Have you ever misdiagnosed a medical issue for yourself? Perhaps you thought a cold would just run its course, but after several weeks you give in and go to the doctor for antibiotics. Or maybe you ran to the doctor, sure that you needed a particular treatment – only to learn that you had something completely different. Good doctors examine all of our symptoms and connect things that we don’t always realize are connected. They understand the human body as a system and are taught to diagnose the system before applying treatment.

Unfortunately, in the field of Learning & Development, we can feel rushed to apply treatment, and we’re often pressured by those around us – leaders as well as employees – to give them the medicine (training) that will fix the problem. But helping people grow, change, and be more effective is usually more complex than that. Of course, sometimes we need to “get the message out” quickly and give people some quick guidance and procedures to follow to keep bigger problems from occurring. However, when we’re trying to grow capability, applying a treatment without understanding the full picture can be completely ineffective. It’s like taking Sudafed for a punctured lung.

The good news is that when you combine the disciplines of Change Management and Learning & Development, you can get a leading-edge treatment for the actual problem. At Root, we often see these opportunities at both the corporate level and the individual role level. When companies want to go from point A to point B, we start by ensuring that there is a solid understanding of the current state. We help them diagnose where they are today and align them on the truth of the current state – the positives as well as the challenges, obstacles, and barriers.

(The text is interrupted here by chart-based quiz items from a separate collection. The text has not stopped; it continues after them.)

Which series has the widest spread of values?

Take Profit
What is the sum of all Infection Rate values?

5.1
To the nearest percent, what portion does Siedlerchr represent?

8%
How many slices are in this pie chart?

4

When key stakeholders are aligned on the current state, they can most effectively take steps toward the future state and execute their strategy to get there.

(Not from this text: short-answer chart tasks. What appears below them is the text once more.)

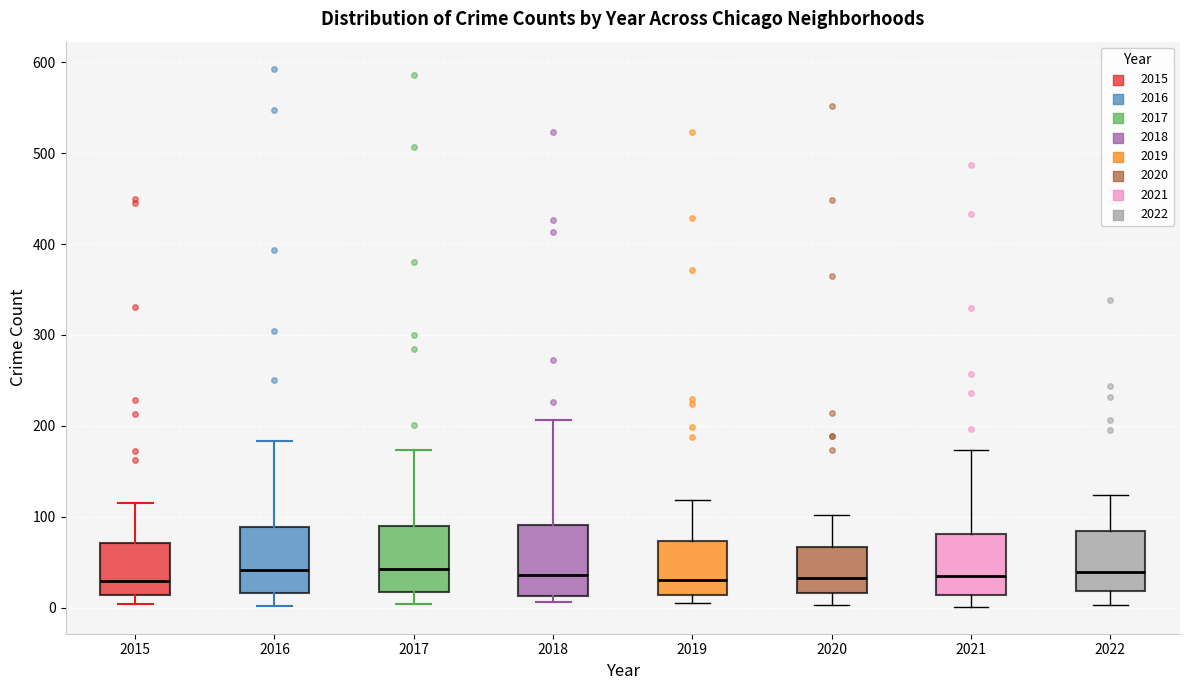

Reading left to right, read every box against the y-axis: the position of its median line, the range the box covers, and the ends of its whiskers. The values are not printed on the chart, so give them approximately, as read against the axis.

2015: median 30, box 10 to 70, whiskers 0 to 120
2016: median 40, box 20 to 90, whiskers 0 to 180
2017: median 40, box 20 to 90, whiskers 0 to 170
2018: median 40, box 10 to 90, whiskers 10 (just below the box's lower edge) to 210
2019: median 30, box 10 to 70, whiskers 10 (just below the box's lower edge) to 120
2020: median 30, box 20 to 70, whiskers 0 to 100
2021: median 30, box 10 to 80, whiskers 0 to 170
2022: median 40, box 20 to 80, whiskers 0 to 120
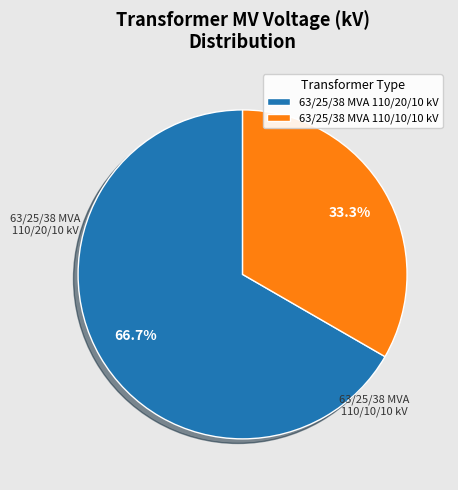

Which slice is the largest?

63/25/38 MVA 110/20/10 kV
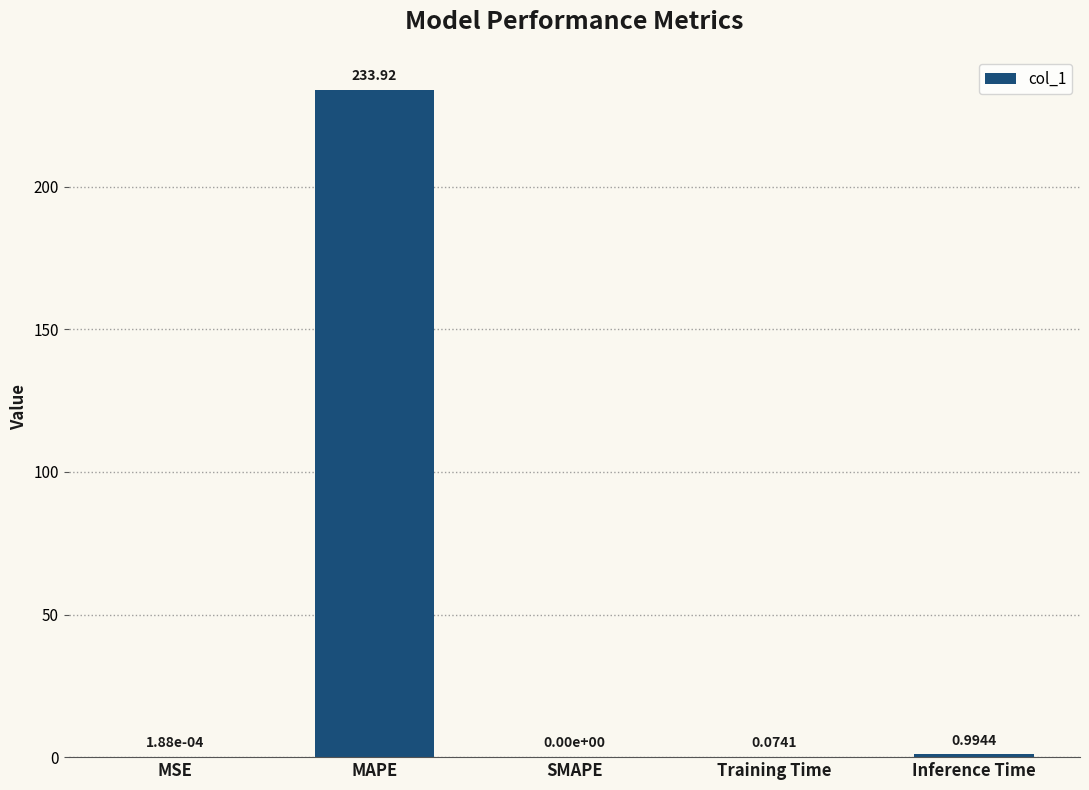

At which category does the chart reach its peak across all series?

MAPE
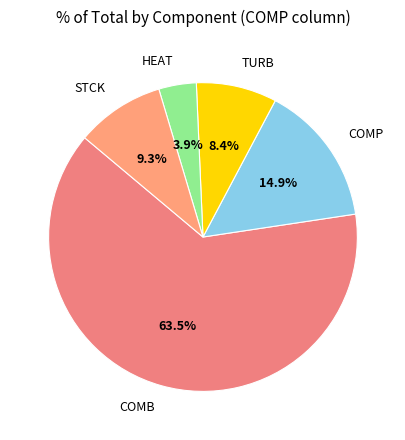

Between STCK and HEAT, which is larger?

STCK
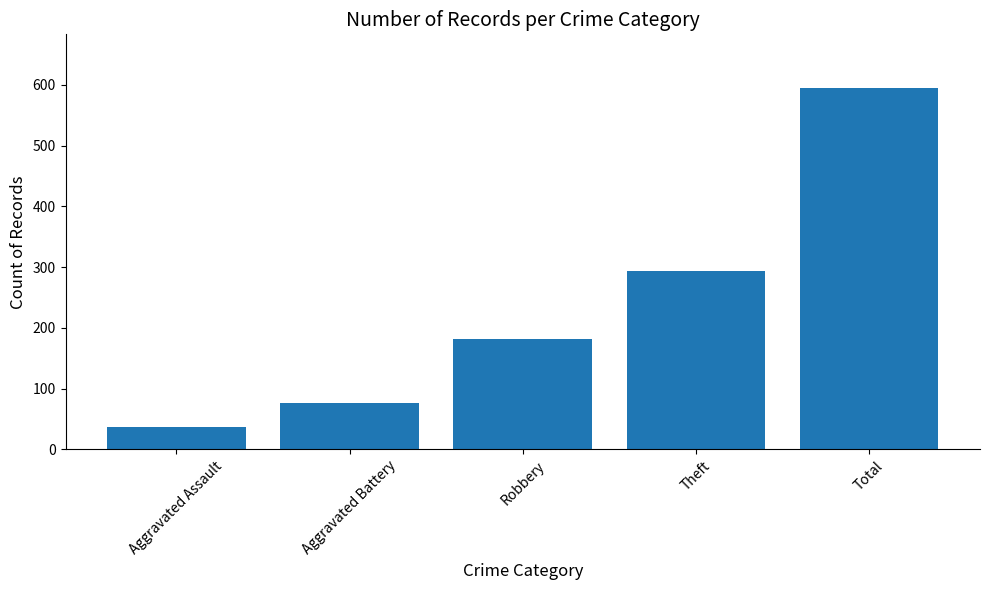

What is the maximum value shown in the chart?

594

The right execution of strategy is also more complex than applying one “treatment.” For a company to get where they want to go, a plan takes shape with multiple initiatives that include a full plan of attack for launching and sustaining key efforts. To return to the medical metaphor, if you want to lose 50 pounds to avoid disease, the best strategy likely involves approaching the change from several angles in ways that you can sustain over time.

Individual change is the same, but when organizations are looking to grow people, they sometimes just “put in an order” for a program. This can result in a bad rap for Learning & Development when the desired change doesn’t occur. L&D can get labeled as non-strategic and could be one of the first areas to be cut when organizations don’t deliver on key outcomes.

In our experience, that’s a bad move. Best-in-class L&D professionals are highly strategic – they understand business outcomes and the human condition with a capability in change consulting. When organizations need their salespeople to increase business or they want their frontline people to improve quality, the best-in-class learning doctor goes into diagnose mode. We partner with leaders in learning and development to do just that.

We start with an assessment of the current state of the role. What’s working? What isn’t? What are the truths that frame reality for that role today? The key to gaining clarity on the current state requires hearing from people in these roles, and not just the leaders who manage them. Alignment on a new vision for the role and the shifts required to get there begins to shape the plans that will be most effective.

Attending a development or training program can be an important aspect of change, but one event likely won’t ensure that a group of people evolve a role from point A to point B. A coordinated plan includes multiple interventions and sustaining efforts that are embedded into critical systems in the organization.

Are there roles in your organization that need to evolve to higher levels of capability to enable business performance?

If so, bring the expertise and examination techniques of the “doctor” to bear, and the solutions that emerge can get the role on its way to better health.